En analysant les données générées par les utilisateurs de leurs véhicules, les constructeurs automobiles pourraient proposer l'achat d'un autre modèle plus adapté au style de conduite du principal conducteur et à son type de déplacement. Une manière de prolonger la relation avec le client souvent interrompue après l'acte d'achat. La voiture connectée permettrait ainsi aux constructeurs de renforcer la fidélité de leurs clients ou de proposer de nouveaux services liés au marché de l'occasion ou à la gestion des flottes automobiles.

Renault pourrait pousser plus loin son service Devis en ligne qui lui a déjà permis de reconquérir une grande partie de ses clients partis dans des garages concurrents. En associant un mécanisme de maintenance prédictive (comme celui déjà proposé par Tesla avec son détecteur de problèmes techniques), la voiture pourrait par exemple suggérer à son propriétaire de changer une pièce en lui indiquant le garage affilié le plus proche.

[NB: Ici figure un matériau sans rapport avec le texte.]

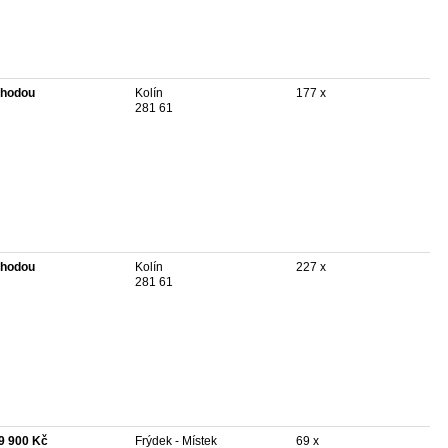
hodou
Kolín
177 x
281 61
hodou
Kolín
227 x
281 61
9 900 Kč
Frýdek - Místek
69 x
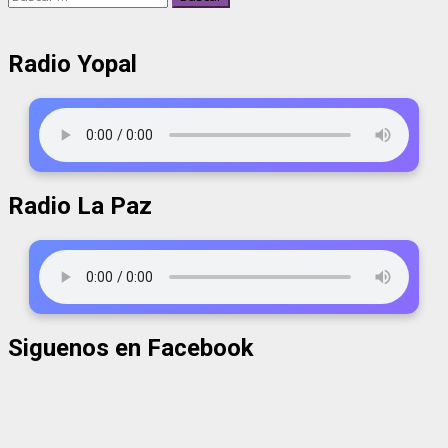
Radio Yopal
Radio La Paz
Siguenos en Facebook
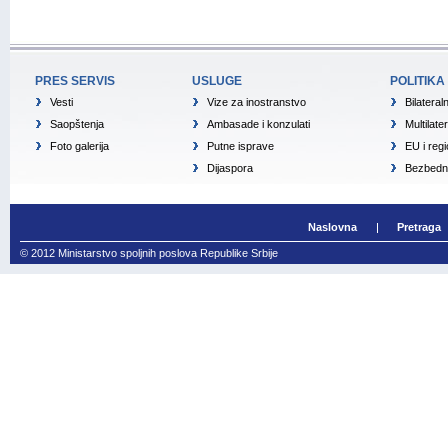
PRES SERVIS
USLUGE
POLITIKA
Vesti
Vize za inostranstvo
Bilateral
Saopštenja
Ambasade i konzulati
Multilate
Foto galerija
Putne isprave
EU i reg
Dijaspora
Bezbedno
Naslovna
Pretraga
© 2012 Ministarstvo spoljnih poslova Republike Srbije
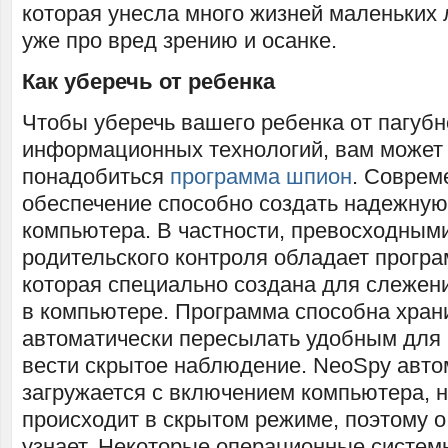
которая унесла много жизней маленьких 
уже про вред зрению и осанке.
Как уберечь от ребенка
Чтобы уберечь вашего ребенка от пагубн
информационных технологий, вам может
понадобиться
программа шпион
. Соврем
обеспечение способно создать надежную
компьютера. В частности, превосходным
родительского контроля обладает прогр
которая специально создана для слежен
в компьютере. Программа способна хран
автоматически пересылать удобным для 
вести скрытое наблюдение. NeoSpy авто
загружается с включением компьютера, н
происходит в скрытом режиме, поэтому о
узнает. Некоторые операционные систем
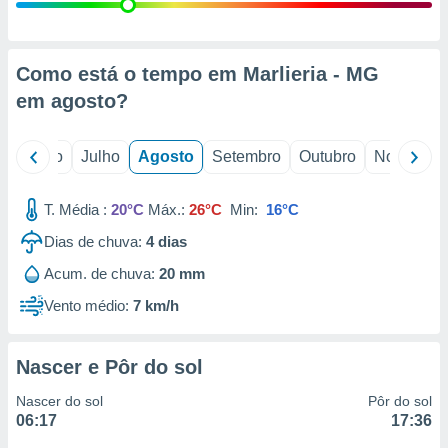
conteúdos.
ção
Como está o tempo em Marlieria - MG
ão através
em
agosto
?
de
,
 e
o
Junho
Julho
Agosto
Setembro
Outubro
Novembro
dos,
publicidade
T. Média :
20°C
Máx.:
26°C
Min:
16°C
s, estudos
Dias de chuva:
4
dias
a e
mento de
Acum. de chuva:
20 mm
Vento médio:
7 km/h
ossos 1199
eiros
Nascer e Pôr do sol
Nascer do sol
Pôr do sol
06:17
17:36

5 - S'inspirer du smarphone pour que l'automobile (re)fasse rêver

Avec des formes épurées, un accès rapide à des fonctionnalités simples d'utilisation et un haut degré de personnalisation, le smartphone s'impose de plus en plus comme une référence pour les designers du monde automobile. On retrouve ainsi des codes de la "sobriété luxueuse" de l'iPhone d'Apple dans de nombreux modèles : Citroën s'en est par exemple inspiré pour son C4 Cactus, premier véhicule de la nouvelle identité de la marque aux chevrons, tout comme Hyundai.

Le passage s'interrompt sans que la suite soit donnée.